Your goal » Turn the items below into a Markdown table with the columns Row and Line. Give each line its own numbered row and skip any blank lines.

[Raw records]
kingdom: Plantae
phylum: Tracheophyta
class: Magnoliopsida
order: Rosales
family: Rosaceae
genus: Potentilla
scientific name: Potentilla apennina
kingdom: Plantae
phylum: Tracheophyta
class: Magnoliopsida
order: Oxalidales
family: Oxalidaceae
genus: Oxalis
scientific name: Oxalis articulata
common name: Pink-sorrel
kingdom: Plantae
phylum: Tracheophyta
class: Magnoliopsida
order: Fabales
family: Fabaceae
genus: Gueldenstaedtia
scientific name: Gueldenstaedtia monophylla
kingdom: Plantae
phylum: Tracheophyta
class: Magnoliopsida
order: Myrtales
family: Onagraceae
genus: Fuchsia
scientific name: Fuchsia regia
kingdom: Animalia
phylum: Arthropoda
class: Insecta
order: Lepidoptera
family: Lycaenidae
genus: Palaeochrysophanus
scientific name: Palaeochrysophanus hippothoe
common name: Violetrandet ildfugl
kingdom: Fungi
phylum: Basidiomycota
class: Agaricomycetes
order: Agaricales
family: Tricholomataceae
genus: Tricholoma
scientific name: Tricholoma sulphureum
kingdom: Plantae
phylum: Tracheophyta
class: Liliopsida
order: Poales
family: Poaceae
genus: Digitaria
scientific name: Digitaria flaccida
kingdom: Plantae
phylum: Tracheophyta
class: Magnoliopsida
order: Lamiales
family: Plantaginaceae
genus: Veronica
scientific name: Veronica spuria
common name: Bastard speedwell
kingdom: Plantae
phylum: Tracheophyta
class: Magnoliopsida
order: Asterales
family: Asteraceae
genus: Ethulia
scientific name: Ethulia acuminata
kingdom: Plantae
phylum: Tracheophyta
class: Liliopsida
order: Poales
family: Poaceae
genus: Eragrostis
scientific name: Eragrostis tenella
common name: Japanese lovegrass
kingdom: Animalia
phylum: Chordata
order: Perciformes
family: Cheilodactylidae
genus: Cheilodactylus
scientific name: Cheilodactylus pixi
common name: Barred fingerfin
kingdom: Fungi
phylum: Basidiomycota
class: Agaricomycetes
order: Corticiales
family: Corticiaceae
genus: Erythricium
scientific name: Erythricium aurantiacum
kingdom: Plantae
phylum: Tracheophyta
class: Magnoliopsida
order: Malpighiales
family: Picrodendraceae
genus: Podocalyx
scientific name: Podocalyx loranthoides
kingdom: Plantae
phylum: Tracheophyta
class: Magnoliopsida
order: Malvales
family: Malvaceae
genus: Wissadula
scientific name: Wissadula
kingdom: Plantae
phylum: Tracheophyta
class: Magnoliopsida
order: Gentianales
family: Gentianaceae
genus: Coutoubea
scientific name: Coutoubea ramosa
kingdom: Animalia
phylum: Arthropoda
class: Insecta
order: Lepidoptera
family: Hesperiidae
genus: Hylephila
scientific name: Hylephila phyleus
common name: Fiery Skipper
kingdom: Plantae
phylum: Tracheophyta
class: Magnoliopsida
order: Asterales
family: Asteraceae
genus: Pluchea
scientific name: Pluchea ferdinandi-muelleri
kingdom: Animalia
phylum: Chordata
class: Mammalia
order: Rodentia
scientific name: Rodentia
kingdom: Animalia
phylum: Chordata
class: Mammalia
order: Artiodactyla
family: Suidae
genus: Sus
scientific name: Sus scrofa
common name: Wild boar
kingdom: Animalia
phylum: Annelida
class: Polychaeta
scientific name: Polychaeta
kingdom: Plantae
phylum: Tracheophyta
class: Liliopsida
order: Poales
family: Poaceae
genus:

Worked answer »
| Row | Line |
|---|---|
| 1 | kingdom: Plantae |
| 2 | phylum: Tracheophyta |
| 3 | class: Magnoliopsida |
| 4 | order: Rosales |
| 5 | family: Rosaceae |
| 6 | genus: Potentilla |
| 7 | scientific name: Potentilla apennina |
| 8 | kingdom: Plantae |
| 9 | phylum: Tracheophyta |
| 10 | class: Magnoliopsida |
| 11 | order: Oxalidales |
| 12 | family: Oxalidaceae |
| 13 | genus: Oxalis |
| 14 | scientific name: Oxalis articulata |
| 15 | common name: Pink-sorrel |
| 16 | kingdom: Plantae |
| 17 | phylum: Tracheophyta |
| 18 | class: Magnoliopsida |
| 19 | order: Fabales |
| 20 | family: Fabaceae |
| 21 | genus: Gueldenstaedtia |
| 22 | scientific name: Gueldenstaedtia monophylla |
| 23 | kingdom: Plantae |
| 24 | phylum: Tracheophyta |
| 25 | class: Magnoliopsida |
| 26 | order: Myrtales |
| 27 | family: Onagraceae |
| 28 | genus: Fuchsia |
| 29 | scientific name: Fuchsia regia |
| 30 | kingdom: Animalia |
| 31 | phylum: Arthropoda |
| 32 | class: Insecta |
| 33 | order: Lepidoptera |
| 34 | family: Lycaenidae |
| 35 | genus: Palaeochrysophanus |
| 36 | scientific name: Palaeochrysophanus hippothoe |
| 37 | common name: Violetrandet ildfugl |
| 38 | kingdom: Fungi |
| 39 | phylum: Basidiomycota |
| 40 | class: Agaricomycetes |
| 41 | order: Agaricales |
| 42 | family: Tricholomataceae |
| 43 | genus: Tricholoma |
| 44 | scientific name: Tricholoma sulphureum |
| 45 | kingdom: Plantae |
| 46 | phylum: Tracheophyta |
| 47 | class: Liliopsida |
| 48 | order: Poales |
| 49 | family: Poaceae |
| 50 | genus: Digitaria |
| 51 | scientific name: Digitaria flaccida |
| 52 | kingdom: Plantae |
| 53 | phylum: Tracheophyta |
| 54 | class: Magnoliopsida |
| 55 | order: Lamiales |
| 56 | family: Plantaginaceae |
| 57 | genus: Veronica |
| 58 | scientific name: Veronica spuria |
| 59 | common name: Bastard speedwell |
| 60 | kingdom: Plantae |
| 61 | phylum: Tracheophyta |
| 62 | class: Magnoliopsida |
| 63 | order: Asterales |
| 64 | family: Asteraceae |
| 65 | genus: Ethulia |
| 66 | scientific name: Ethulia acuminata |
| 67 | kingdom: Plantae |
| 68 | phylum: Tracheophyta |
| 69 | class: Liliopsida |
| 70 | order: Poales |
| 71 | family: Poaceae |
| 72 | genus: Eragrostis |
| 73 | scientific name: Eragrostis tenella |
| 74 | common name: Japanese lovegrass |
| 75 | kingdom: Animalia |
| 76 | phylum: Chordata |
| 77 | order: Perciformes |
| 78 | family: Cheilodactylidae |
| 79 | genus: Cheilodactylus |
| 80 | scientific name: Cheilodactylus pixi |
| 81 | common name: Barred fingerfin |
| 82 | kingdom: Fungi |
| 83 | phylum: Basidiomycota |
| 84 | class: Agaricomycetes |
| 85 | order: Corticiales |
| 86 | family: Corticiaceae |
| 87 | genus: Erythricium |
| 88 | scientific name: Erythricium aurantiacum |
| 89 | kingdom: Plantae |
| 90 | phylum: Tracheophyta |
| 91 | class: Magnoliopsida |
| 92 | order: Malpighiales |
| 93 | family: Picrodendraceae |
| 94 | genus: Podocalyx |
| 95 | scientific name: Podocalyx loranthoides |
| 96 | kingdom: Plantae |
| 97 | phylum: Tracheophyta |
| 98 | class: Magnoliopsida |
| 99 | order: Malvales |
| 100 | family: Malvaceae |
| 101 | genus: Wissadula |
| 102 | scientific name: Wissadula |
| 103 | kingdom: Plantae |
| 104 | phylum: Tracheophyta |
| 105 | class: Magnoliopsida |
| 106 | order: Gentianales |
| 107 | family: Gentianaceae |
| 108 | genus: Coutoubea |
| 109 | scientific name: Coutoubea ramosa |
| 110 | kingdom: Animalia |
| 111 | phylum: Arthropoda |
| 112 | class: Insecta |
| 113 | order: Lepidoptera |
| 114 | family: Hesperiidae |
| 115 | genus: Hylephila |
| 116 | scientific name: Hylephila phyleus |
| 117 | common name: Fiery Skipper |
| 118 | kingdom: Plantae |
| 119 | phylum: Tracheophyta |
| 120 | class: Magnoliopsida |
| 121 | order: Asterales |
| 122 | family: Asteraceae |
| 123 | genus: Pluchea |
| 124 | scientific name: Pluchea ferdinandi-muelleri |
| 125 | kingdom: Animalia |
| 126 | phylum: Chordata |
| 127 | class: Mammalia |
| 128 | order: Rodentia |
| 129 | scientific name: Rodentia |
| 130 | kingdom: Animalia |
| 131 | phylum: Chordata |
| 132 | class: Mammalia |
| 133 | order: Artiodactyla |
| 134 | family: Suidae |
| 135 | genus: Sus |
| 136 | scientific name: Sus scrofa |
| 137 | common name: Wild boar |
| 138 | kingdom: Animalia |
| 139 | phylum: Annelida |
| 140 | class: Polychaeta |
| 141 | scientific name: Polychaeta |
| 142 | kingdom: Plantae |
| 143 | phylum: Tracheophyta |
| 144 | class: Liliopsida |
| 145 | order: Poales |
| 146 | family: Poaceae |
| 147 | genus: |